THE PROBLEM:
Go through the entries below and copy every line that holds the word "insuperables".

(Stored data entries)
....
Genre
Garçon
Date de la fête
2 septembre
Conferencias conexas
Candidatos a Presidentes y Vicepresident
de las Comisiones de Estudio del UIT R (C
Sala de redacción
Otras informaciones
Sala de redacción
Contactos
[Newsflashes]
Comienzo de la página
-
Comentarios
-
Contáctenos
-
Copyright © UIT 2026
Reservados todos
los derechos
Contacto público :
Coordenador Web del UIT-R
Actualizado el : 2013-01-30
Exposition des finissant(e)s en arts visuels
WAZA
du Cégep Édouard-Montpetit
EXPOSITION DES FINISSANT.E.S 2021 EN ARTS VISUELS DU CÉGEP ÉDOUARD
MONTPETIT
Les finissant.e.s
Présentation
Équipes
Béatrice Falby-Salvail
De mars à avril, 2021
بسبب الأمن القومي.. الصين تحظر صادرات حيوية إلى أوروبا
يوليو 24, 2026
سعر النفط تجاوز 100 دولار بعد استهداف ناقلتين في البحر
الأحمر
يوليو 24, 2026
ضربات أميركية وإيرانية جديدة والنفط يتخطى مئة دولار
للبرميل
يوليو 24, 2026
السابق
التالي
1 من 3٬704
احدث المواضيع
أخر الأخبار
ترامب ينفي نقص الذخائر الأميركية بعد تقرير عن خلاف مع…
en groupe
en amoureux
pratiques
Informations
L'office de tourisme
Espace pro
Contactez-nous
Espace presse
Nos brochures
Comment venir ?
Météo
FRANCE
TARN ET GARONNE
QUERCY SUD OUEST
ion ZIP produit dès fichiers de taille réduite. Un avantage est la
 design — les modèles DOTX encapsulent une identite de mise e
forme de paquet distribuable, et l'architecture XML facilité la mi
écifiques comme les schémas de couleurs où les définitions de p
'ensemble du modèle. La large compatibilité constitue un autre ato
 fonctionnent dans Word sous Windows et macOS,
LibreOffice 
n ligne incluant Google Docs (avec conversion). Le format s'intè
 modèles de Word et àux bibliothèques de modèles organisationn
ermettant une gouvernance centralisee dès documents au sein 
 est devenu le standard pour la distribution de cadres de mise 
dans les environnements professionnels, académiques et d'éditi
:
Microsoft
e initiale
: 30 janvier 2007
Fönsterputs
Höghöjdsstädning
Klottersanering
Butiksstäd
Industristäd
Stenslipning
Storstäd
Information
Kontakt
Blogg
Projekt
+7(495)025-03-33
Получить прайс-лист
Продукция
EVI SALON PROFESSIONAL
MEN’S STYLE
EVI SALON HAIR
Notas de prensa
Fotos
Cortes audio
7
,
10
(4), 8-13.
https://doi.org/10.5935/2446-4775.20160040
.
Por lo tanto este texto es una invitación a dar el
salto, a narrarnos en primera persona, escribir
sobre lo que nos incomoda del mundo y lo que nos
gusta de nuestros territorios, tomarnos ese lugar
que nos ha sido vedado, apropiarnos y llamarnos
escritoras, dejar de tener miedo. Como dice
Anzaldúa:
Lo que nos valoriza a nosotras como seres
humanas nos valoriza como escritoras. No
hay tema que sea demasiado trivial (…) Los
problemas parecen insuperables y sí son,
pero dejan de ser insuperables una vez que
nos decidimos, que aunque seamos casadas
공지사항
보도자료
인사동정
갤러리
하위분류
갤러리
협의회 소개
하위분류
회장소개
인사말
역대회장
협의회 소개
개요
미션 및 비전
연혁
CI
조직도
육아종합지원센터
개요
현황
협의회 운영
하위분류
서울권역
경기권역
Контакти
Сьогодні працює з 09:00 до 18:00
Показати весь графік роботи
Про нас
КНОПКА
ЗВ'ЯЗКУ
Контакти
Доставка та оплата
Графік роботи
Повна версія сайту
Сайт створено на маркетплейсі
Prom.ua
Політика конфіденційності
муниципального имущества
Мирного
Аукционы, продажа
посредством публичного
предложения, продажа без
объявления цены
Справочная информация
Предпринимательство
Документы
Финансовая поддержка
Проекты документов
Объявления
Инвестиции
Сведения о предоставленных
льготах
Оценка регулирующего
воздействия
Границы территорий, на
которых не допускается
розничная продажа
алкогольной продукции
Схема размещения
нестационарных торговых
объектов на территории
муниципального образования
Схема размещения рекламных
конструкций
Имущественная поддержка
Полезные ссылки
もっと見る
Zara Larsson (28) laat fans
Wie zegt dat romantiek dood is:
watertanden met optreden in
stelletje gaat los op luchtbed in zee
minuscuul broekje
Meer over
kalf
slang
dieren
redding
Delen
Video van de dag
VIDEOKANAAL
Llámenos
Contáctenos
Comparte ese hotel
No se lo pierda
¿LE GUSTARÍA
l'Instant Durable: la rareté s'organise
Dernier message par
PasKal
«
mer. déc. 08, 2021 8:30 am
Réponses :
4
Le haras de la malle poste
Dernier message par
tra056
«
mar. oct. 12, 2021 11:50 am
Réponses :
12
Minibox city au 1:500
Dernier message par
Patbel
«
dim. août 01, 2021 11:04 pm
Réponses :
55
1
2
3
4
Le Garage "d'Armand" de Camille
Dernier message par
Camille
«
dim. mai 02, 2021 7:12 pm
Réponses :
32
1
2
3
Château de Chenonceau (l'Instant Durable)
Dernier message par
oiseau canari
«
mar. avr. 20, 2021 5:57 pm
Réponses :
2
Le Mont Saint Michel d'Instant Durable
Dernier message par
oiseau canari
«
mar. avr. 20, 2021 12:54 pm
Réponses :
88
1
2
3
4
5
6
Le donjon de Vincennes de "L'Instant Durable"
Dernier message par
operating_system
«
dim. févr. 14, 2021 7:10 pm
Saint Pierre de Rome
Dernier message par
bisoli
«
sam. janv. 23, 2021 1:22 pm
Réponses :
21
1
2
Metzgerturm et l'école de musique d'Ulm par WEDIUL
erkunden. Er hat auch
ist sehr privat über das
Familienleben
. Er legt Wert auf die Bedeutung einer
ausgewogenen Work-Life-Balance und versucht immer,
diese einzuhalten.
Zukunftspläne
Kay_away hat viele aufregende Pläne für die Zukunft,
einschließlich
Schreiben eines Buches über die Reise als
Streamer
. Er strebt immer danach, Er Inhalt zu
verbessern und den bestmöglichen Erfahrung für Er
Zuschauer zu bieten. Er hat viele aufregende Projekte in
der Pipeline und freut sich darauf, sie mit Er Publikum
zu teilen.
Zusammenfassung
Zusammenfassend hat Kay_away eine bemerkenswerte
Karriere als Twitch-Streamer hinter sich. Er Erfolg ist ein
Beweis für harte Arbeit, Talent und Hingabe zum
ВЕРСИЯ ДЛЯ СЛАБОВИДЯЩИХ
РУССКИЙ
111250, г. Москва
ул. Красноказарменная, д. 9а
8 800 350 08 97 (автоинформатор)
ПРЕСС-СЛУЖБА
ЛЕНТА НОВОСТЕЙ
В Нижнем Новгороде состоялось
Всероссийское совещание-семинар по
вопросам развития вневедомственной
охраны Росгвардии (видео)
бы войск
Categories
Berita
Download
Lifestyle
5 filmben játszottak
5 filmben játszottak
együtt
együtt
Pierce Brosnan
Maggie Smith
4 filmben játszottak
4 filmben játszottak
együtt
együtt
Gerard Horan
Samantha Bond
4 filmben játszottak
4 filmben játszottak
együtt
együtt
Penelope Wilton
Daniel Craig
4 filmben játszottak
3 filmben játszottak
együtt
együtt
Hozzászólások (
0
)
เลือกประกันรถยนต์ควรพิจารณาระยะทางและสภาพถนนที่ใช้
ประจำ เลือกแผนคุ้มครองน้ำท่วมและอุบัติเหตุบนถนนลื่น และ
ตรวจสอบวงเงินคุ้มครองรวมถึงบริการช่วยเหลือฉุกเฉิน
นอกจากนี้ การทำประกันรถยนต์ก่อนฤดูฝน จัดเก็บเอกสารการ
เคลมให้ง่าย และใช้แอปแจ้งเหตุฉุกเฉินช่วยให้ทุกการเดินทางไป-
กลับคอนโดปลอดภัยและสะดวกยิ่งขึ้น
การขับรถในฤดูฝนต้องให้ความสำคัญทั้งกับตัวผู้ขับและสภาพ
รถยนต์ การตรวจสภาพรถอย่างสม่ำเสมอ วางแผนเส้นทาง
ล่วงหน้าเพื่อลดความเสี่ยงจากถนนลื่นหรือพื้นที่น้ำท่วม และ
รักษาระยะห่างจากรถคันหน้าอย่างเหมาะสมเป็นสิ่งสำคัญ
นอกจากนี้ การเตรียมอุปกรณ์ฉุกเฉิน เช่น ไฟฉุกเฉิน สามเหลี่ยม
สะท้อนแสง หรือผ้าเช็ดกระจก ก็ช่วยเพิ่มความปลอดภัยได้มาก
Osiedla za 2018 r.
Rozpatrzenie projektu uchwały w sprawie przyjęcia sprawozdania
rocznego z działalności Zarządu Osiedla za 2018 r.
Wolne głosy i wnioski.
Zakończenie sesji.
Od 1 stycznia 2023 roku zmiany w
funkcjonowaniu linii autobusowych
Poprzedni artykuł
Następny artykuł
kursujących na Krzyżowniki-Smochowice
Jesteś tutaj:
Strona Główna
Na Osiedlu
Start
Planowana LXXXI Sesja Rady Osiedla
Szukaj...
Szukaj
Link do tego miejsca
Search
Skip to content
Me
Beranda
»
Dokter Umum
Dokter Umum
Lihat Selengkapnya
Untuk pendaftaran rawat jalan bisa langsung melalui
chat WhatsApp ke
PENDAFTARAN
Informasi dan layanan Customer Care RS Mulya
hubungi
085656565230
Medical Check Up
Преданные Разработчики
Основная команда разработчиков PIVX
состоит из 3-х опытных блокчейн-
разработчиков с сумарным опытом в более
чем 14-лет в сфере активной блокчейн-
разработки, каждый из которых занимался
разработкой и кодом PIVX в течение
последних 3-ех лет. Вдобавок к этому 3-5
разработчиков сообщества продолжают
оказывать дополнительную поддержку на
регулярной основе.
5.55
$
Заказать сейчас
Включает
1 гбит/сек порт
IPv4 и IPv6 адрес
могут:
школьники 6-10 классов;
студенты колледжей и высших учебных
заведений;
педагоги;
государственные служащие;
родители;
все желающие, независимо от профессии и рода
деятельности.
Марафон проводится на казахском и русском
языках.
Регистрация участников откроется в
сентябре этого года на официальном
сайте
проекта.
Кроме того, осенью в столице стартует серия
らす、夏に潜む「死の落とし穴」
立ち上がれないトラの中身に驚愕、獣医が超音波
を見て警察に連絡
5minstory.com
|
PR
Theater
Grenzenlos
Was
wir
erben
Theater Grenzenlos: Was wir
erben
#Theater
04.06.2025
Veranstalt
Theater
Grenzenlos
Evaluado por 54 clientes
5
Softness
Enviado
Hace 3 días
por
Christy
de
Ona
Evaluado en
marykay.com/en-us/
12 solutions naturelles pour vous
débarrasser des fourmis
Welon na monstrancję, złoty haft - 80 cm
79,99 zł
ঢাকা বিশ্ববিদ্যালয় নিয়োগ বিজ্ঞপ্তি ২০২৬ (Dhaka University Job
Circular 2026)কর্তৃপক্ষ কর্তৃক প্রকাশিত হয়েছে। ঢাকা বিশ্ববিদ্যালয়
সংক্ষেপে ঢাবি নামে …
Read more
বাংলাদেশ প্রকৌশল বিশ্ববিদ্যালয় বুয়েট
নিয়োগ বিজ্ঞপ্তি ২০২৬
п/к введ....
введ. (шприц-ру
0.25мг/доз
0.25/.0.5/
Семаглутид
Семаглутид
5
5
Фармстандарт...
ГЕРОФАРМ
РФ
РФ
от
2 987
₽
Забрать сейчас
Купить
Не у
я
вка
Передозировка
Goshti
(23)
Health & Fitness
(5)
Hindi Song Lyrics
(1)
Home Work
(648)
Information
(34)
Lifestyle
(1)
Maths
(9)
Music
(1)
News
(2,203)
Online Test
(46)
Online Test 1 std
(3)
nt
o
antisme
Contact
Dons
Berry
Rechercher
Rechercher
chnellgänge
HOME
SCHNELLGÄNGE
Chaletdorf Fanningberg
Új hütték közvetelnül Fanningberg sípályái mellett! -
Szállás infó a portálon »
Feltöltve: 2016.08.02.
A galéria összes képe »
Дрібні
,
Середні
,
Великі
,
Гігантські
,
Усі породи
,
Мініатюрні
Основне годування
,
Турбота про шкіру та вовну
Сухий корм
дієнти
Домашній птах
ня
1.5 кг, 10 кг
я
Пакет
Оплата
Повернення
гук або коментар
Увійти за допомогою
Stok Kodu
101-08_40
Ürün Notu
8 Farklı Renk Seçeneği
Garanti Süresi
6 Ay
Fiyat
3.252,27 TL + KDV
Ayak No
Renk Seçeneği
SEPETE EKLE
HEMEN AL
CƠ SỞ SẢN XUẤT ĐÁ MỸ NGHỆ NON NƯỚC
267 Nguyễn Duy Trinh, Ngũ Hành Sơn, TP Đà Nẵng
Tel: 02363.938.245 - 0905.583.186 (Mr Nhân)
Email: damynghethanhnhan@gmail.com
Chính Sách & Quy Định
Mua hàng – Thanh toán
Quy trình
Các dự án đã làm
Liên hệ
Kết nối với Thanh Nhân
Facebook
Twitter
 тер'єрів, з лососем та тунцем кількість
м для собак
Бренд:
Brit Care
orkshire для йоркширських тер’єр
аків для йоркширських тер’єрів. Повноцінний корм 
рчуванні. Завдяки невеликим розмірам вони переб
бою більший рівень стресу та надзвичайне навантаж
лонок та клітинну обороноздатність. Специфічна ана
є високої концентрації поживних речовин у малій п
....
WRITTEN SOLUTION:
problemas parecen insuperables y sí son,
pero dejan de ser insuperables una vez que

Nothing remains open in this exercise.